Но и Она уплывает, и вновь посещают бестревожные, долгие сны.

Ты не бойся, что темно.

Слушай, я тебе открою, –

Все невинно, все смешно,

Все божественной игрою

Рождено и суждено.

. . . . . . . . . . . . . . .

Вспомни, как тебя блаженно

Забавляли в жизни сны.

Все живое – неизменно,

Нет спасенья, нет вины,

Все легко и все забвенно…

Новая «земля обетованная». Поверить, пойти к ней, значит – отречься от «Харрана, где дожил до долгих седин, и от Ура, где детские годы текли». Нет. Как поверить? – Никто не верит. И мудрец опять мечтательно закрывает глаза, не требуя, не унижаясь, только из века в век, изо дня в день повторяя: «Приди ко Мне. Люби меня». Монотонно, как капля воды, долбящая камень, прекрасно, как сама природа. И мы спрашиваем из века в век, изо дня в день, не здесь ли чудо, которое, говорят, всегда рядом с нами. Но и мы не получаем ответа и, верно, не получим его. Мудрецу снится мир, мы видим его сны. Другие и этих снов не видят. Так давно, так всегда.

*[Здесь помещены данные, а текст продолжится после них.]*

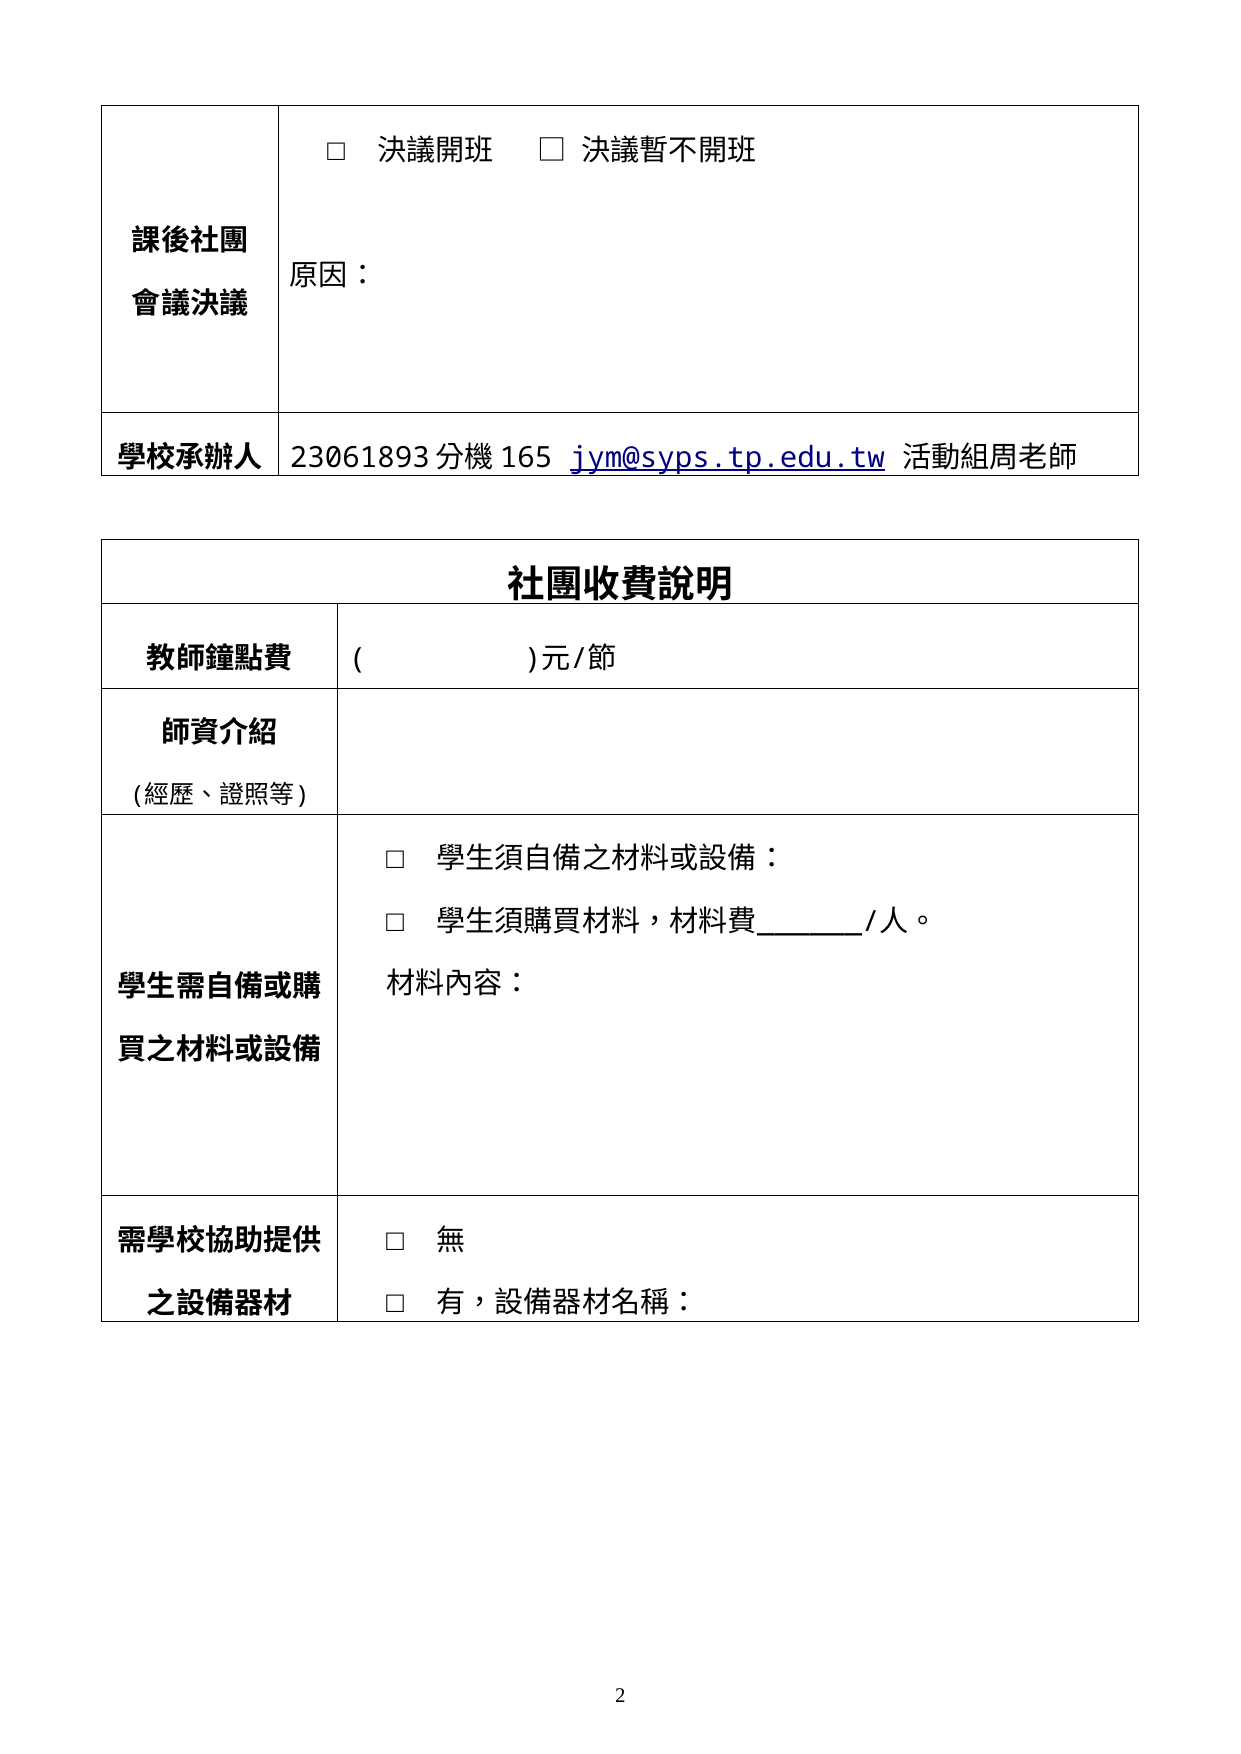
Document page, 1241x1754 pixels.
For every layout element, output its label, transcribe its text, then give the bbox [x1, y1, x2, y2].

table_cell ( )元/節 [338, 604, 1138, 687]
table_cell 學生須自備之材料或設備： 學生須購買材料，材料費______/人。 材料內容： [338, 815, 1138, 1195]
table_cell 23061893分機165 jym@syps.tp.edu.tw 活動組周老師 [279, 413, 1138, 475]
table_cell 需學校協助提供 之設備器材 [102, 1196, 337, 1321]
table_cell 教師鐘點費 [102, 604, 337, 687]
table_cell 師資介紹 (經歷、證照等) [102, 689, 337, 813]
table_header 決議開班 □ 決議暫不開班 原因： [279, 106, 1138, 412]
table_cell [338, 689, 1138, 813]
table_cell 學生需自備或購買之材料或設備 [102, 815, 337, 1195]
table_header 社團收費說明 [102, 540, 1138, 602]
table_cell 無 有，設備器材名稱： [338, 1196, 1138, 1321]
table_header 課後社團 會議決議 [102, 106, 278, 412]
table_cell 學校承辦人 [102, 413, 278, 475]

Есть в книге Сологуба стихотворение, которое может стать «классическим», как роман «Мелкий бес». Это стихотворение – «Нюренбергский палач». Классические произведения – это те, которые входят в хрестоматии и которые люди должны долгое время перечитывать, если они хотят, чтобы их не сочли необразованными. Правда, перечитывать такие произведения бывает иногда немного страшно: если взять сейчас в руки «Фауста», или «Онегина», или «Мертвые души», станет не по себе: древние воспоминания посещают. Может быть, поколения, следующие за нами, испытают то же, перечитывая «Нюренбергского палача».

Иннокентий Анненский. О современном лиризме*

<…> Федор Сологуб – петербуржец.

На последней из известных мне книг его стихов написано, что она 8-я (издана в 1908 г., 202 с. Москва, Изд-во «Золотое Руно»).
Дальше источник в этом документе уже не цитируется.